I've been playing phone tag with my dentist, and my dental insurance company is being a complete PITA.

TL;DR -- what criteria determines what is considered 'fair and reasonable' for a procedure before insurance will cover it?

Long story:
I purposefully went to my out of network dentist for a routine cleaning and learned I had two cavities, which I had filled two days later. I've been meaning to find someone closer and in-network but haven't, and the cavities was a pressing issue.

My out-of-network coverage has a $100 deductible and then all procedures are covered at 60%. My bill came in at close to $400, *with* insurance coverage. Without insurance, the bill was a little over $400.

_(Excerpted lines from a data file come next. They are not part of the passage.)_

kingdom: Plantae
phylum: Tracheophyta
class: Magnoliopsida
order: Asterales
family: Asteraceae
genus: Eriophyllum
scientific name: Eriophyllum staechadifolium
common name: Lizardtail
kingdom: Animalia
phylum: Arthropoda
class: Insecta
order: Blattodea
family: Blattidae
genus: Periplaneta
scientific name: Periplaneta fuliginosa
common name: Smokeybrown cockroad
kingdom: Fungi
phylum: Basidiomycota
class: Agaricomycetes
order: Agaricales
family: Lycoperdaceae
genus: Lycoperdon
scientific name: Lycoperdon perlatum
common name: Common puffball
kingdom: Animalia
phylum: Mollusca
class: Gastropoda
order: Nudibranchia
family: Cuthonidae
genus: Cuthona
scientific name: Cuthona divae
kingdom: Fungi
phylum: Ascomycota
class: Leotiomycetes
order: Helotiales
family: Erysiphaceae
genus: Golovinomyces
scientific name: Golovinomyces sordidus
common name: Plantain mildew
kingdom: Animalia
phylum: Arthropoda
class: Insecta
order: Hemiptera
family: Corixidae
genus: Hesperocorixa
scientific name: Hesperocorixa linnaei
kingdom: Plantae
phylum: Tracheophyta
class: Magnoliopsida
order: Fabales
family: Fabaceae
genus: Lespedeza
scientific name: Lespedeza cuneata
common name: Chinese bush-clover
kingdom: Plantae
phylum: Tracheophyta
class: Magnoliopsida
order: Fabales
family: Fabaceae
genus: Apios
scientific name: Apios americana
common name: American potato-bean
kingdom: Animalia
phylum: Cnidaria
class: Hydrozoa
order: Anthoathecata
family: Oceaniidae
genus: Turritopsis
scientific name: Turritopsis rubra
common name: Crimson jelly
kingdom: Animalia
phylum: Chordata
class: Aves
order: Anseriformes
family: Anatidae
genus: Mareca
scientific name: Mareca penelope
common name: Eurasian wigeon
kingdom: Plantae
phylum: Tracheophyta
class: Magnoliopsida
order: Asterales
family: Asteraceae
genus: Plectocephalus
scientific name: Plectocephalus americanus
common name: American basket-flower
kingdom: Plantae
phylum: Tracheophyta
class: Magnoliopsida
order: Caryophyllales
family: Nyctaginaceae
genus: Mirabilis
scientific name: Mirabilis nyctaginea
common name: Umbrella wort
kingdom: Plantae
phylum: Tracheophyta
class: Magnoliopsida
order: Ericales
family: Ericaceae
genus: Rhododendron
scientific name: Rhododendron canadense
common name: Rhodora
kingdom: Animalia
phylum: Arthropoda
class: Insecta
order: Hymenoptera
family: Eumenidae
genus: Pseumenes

Naturally, I called my insurance to get the scoop. They said my dentists fees are not "fair and reasonable", so they pay 60% of what they consider reasonable. I'm then responsible for 100% of the difference.

For instance, I was charged $182 for a cavity. Insurance said $125 was F&R, so they paid 60% of that ($75) then I am responsible for the difference ($50) plus the difference for the original charge and the F&R (182-125=$57). So for a $182 cavity, I'm paying $132... which is still *more* than what they consider fair and reasonable!

Does this sound normal to you? If it doesn't, are there any questions I should be asking if I call again? I'm guessing F&R is the contracted rate they have with in-network providers so many miles withinin a radius.